Scritte in pittura: la semiotica del linguaggio visivo


La natura del libro comprende per il pittore che l’illustra un problema speciale: in quanto opera scritta il libro è campo di segni visivi non mimetici, che gli studiosi del linguaggio chiamano convenzionali o arbitrai, che sollecitano nel lettore una modalità di percezione prescritta (nel tempo): il lettore scorre la parola da sinistra a destra o da destra a sinistra, a seconda della lingua, e segue nel foglio un ordine serrato di allineamenti orizzontali successivi dall’alto in basso. Un disegno o un dipinto su un campo scritto pone all’artista un problema: come integrare lo scritto posto sulla superficie della pagina, con l’ordine più libero di un’immagine statica o di azione che si svolge in una profondità spaziale suggerita. L’immagine in sé può includere pezzi di scrittura: non ci sono solo le etichette che aiutano il lettore a identificare il soggetto. A volte raffigurano il parlato in maniera ingenua come in una sequenza di lettere che escono dalla bocca di una persona effigiata nella miniatura, l’azione del parlato è simulata da parole poste nel quadro.

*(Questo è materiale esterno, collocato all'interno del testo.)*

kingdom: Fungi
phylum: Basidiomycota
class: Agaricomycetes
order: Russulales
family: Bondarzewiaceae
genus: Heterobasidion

Il parlato appartiene al parlante in maniera diversa dalle parole del testo li accanto: in certe illustrazioni medievali di libro e anche sculture, mosaici, pitture parietali le figure reggono dei rotoli nei quali è trascritta la registrazione delle loro parole. È il rotolo stesso a diventare segno del discorso. Un'altra difficoltà insista nell’inserimento dello scritto in
un’immagine è che per l’occhio la parola scritta non ha lo stesso rapporto spaziale dei segni pittorici: la firma dell’artista in un dipinto di paesaggio o di interni è posta di solito nel primo piano, in una profondità simulata, come gli alberi, le case e le figure.